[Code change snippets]

+ + + +

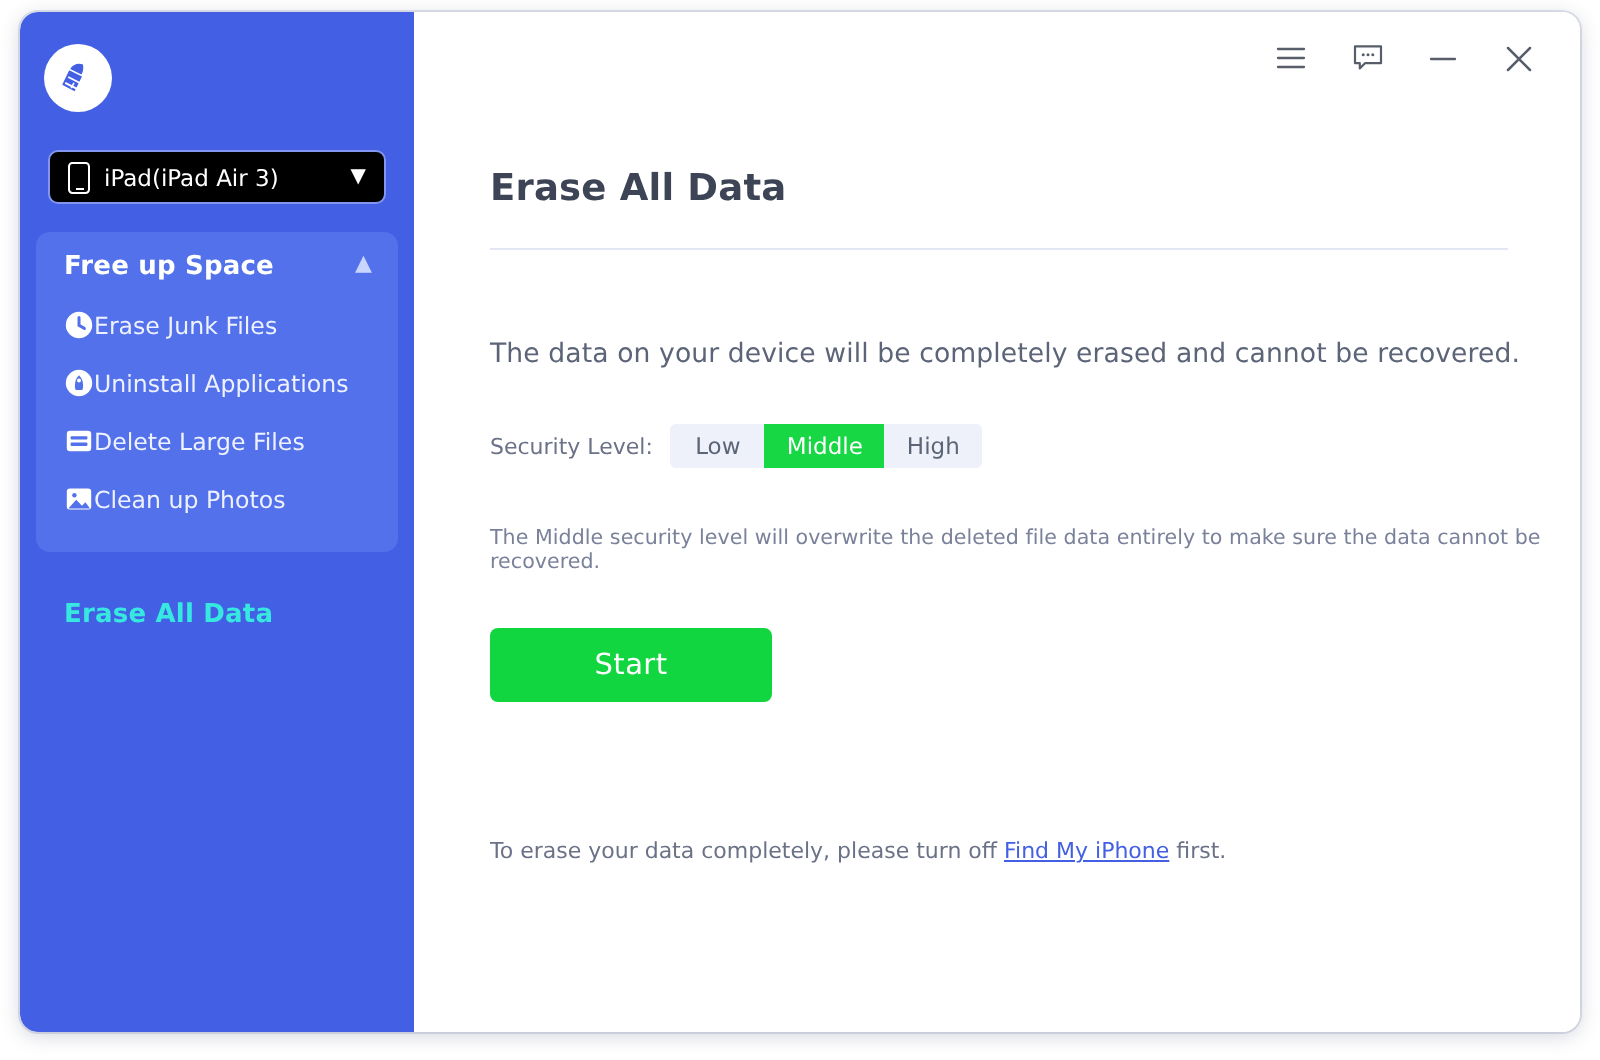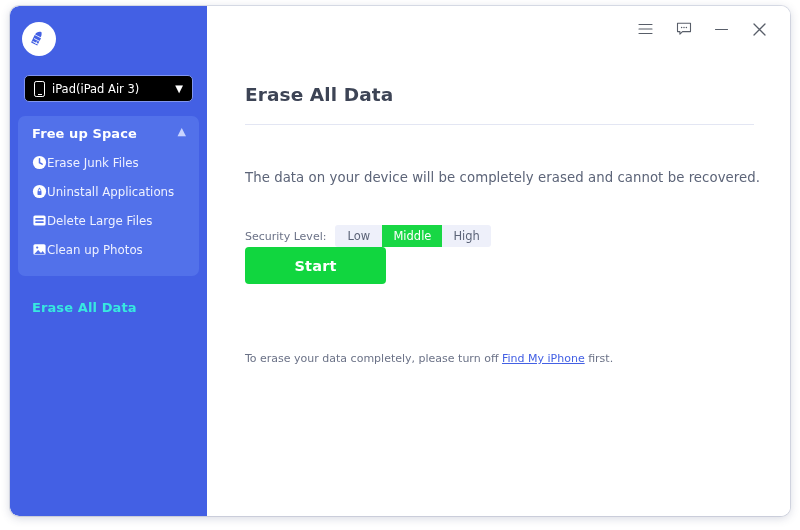"Security Level:" .security-row { margin-top: 40px -> 27px }
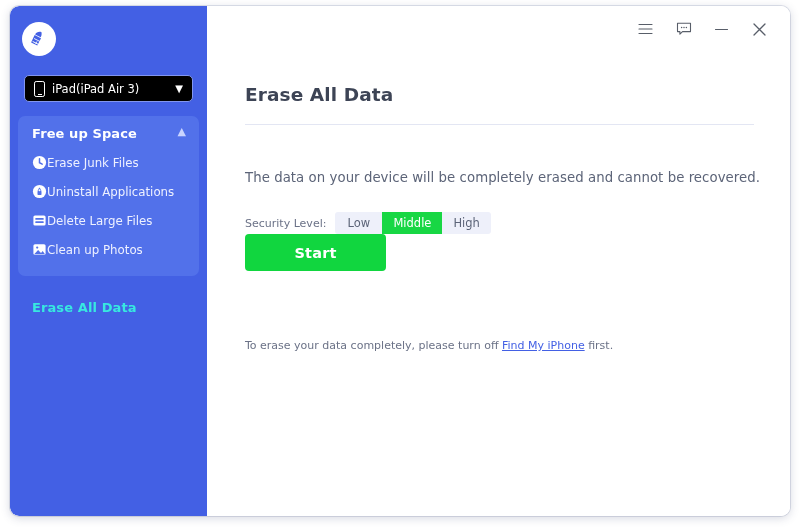"The Middle security level will" div.note-text { html: none -> <div>The Middle security level will overwrite the deleted file data entirely to make sure the data cannot be recovered.</div> }
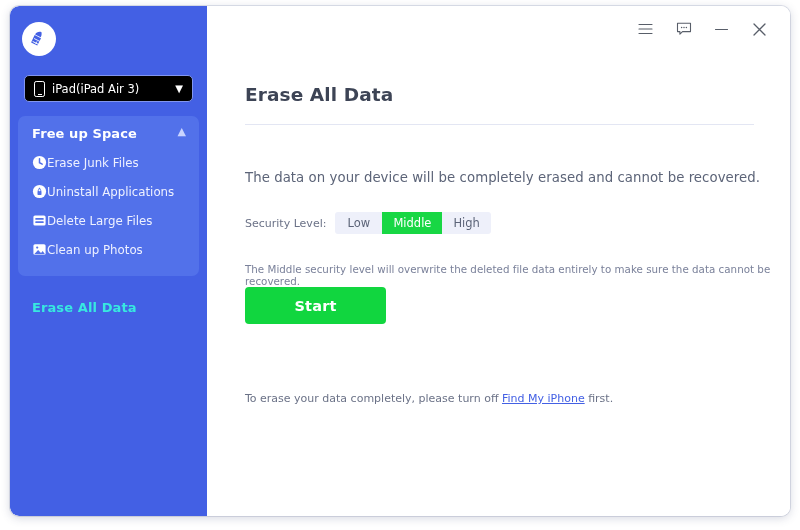"Start" .start-btn { font-weight: bold -> normal; margin-top: none -> 27px }
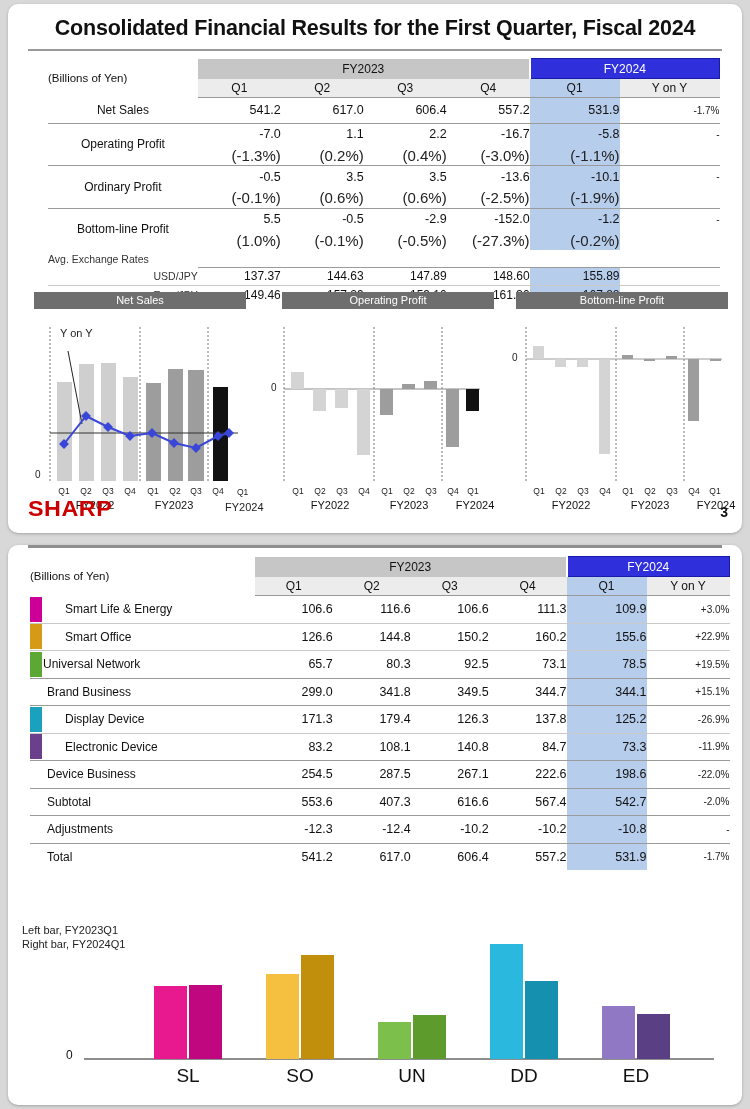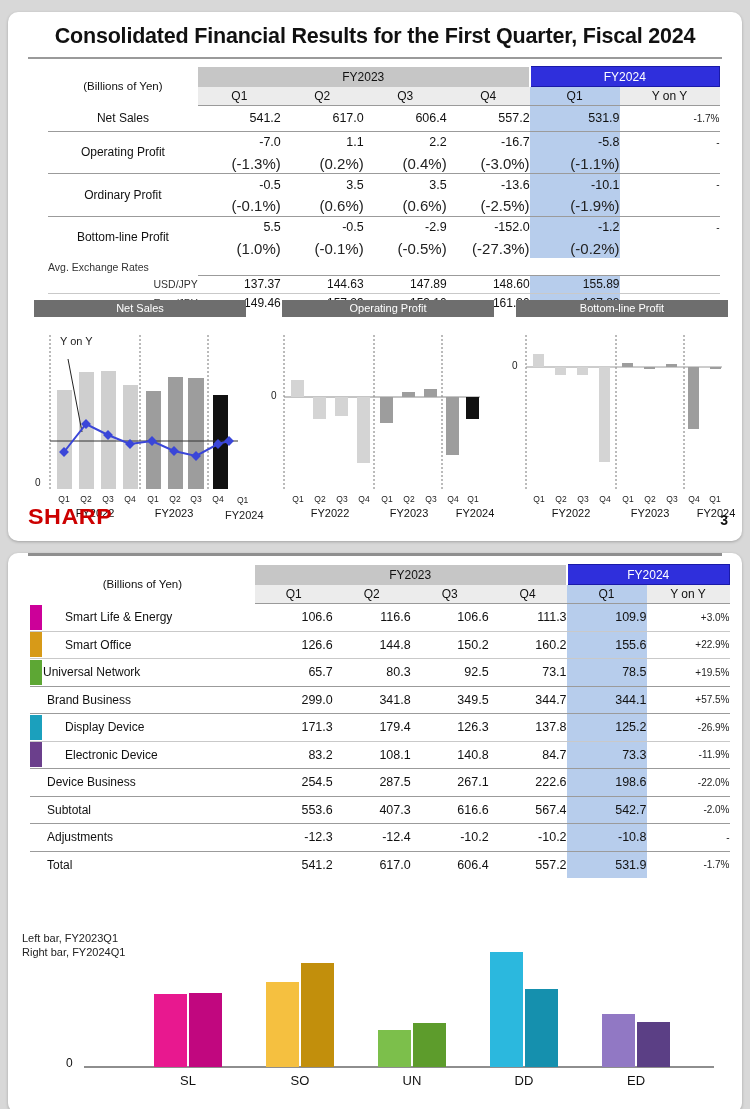"Consolidated Financial Results for the" .slide { margin-top: 8px -> none }
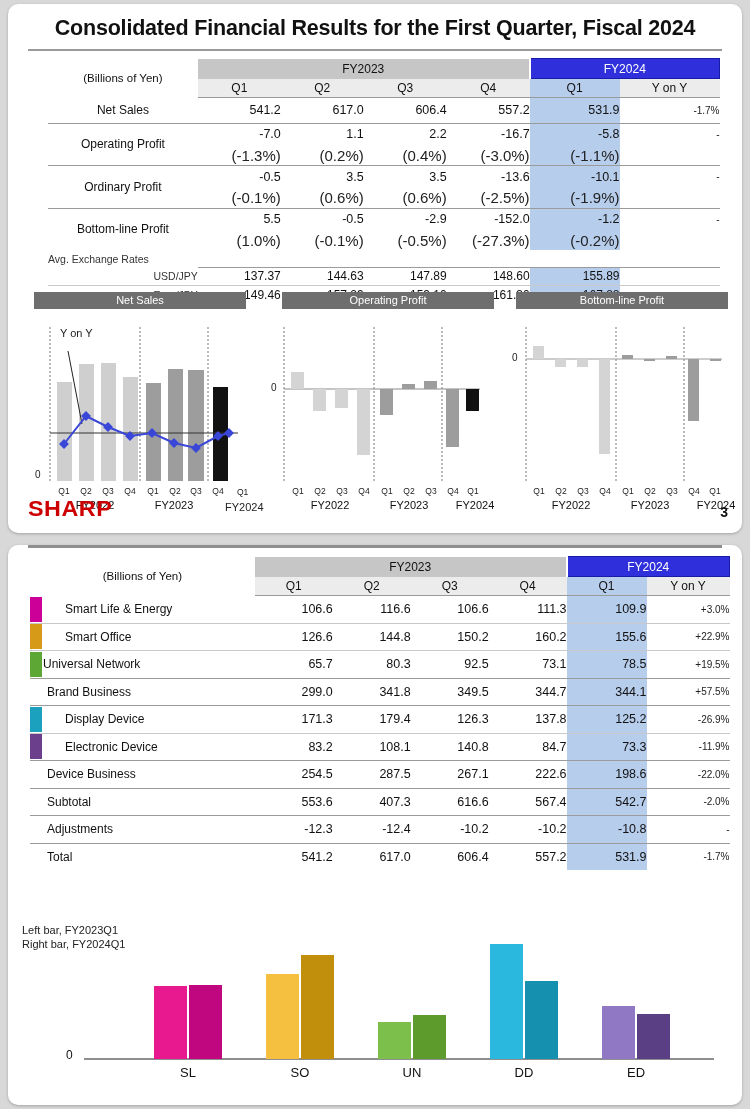"(Billions of Yen)" .hdr-unit { text-align: center -> none }
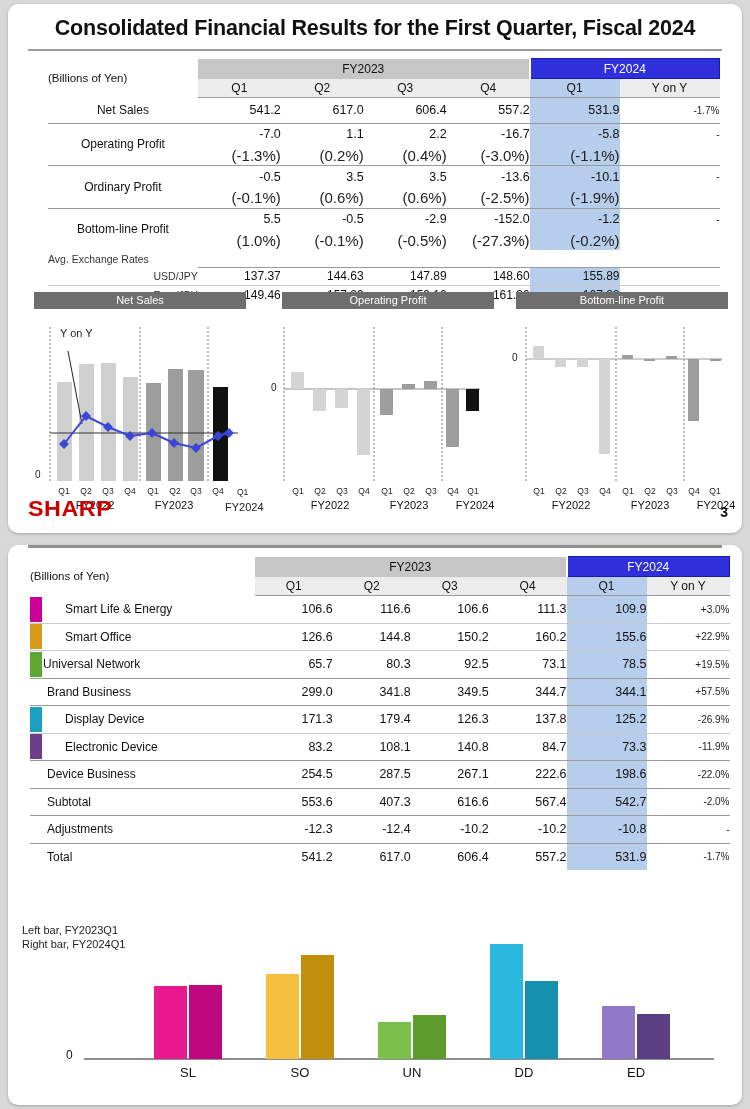"+57.5%" td.num { text: +57.5% -> +15.1% }
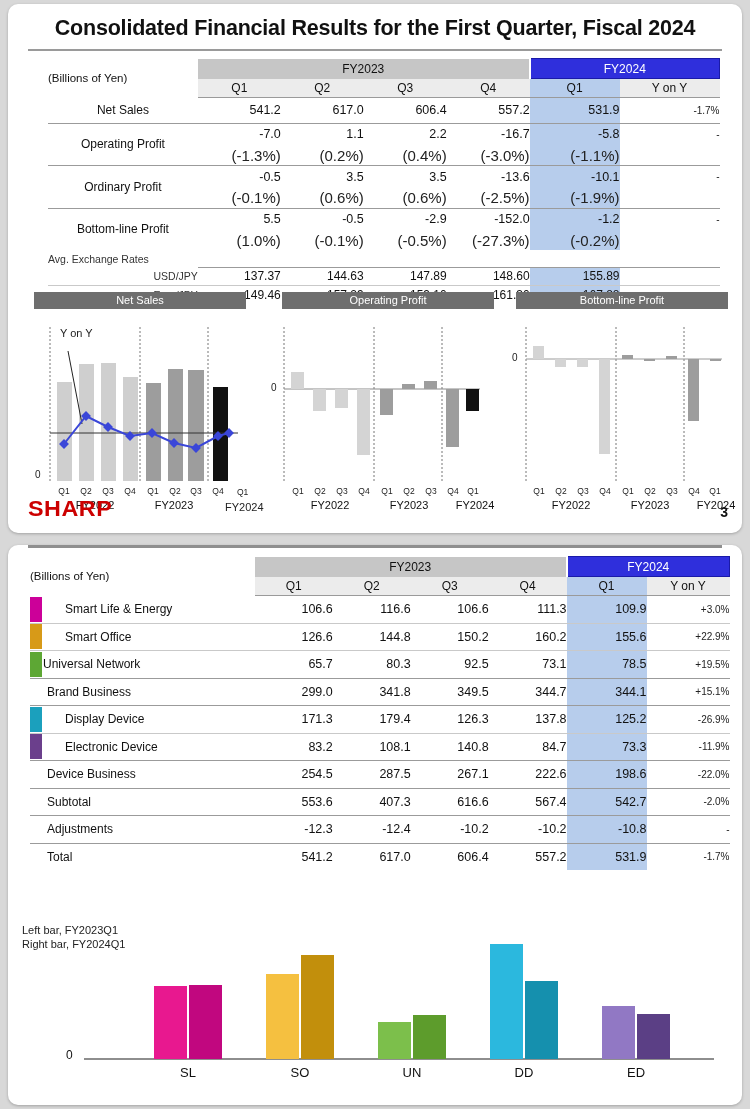"SL" .seg-label { font-size: 13px -> 19px }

+ + + +

**WORK INSTRUCTIONS**
Exclude the pictures and print the rest of the data exactly.

**SOLUTION FOR THIS PROBLEM**
"Security Level:" .security-row { margin-top: 40px -> 27px }
"The Middle security level will" div.note-text { html: none -> <div>The Middle security level will overwrite the deleted file data entirely to make sure the data cannot be recovered.</div> }
"Start" .start-btn { font-weight: bold -> normal; margin-top: none -> 27px }
"Consolidated Financial Results for the" .slide { margin-top: 8px -> none }
"(Billions of Yen)" .hdr-unit { text-align: center -> none }
"+57.5%" td.num { text: +57.5% -> +15.1% }
"SL" .seg-label { font-size: 13px -> 19px }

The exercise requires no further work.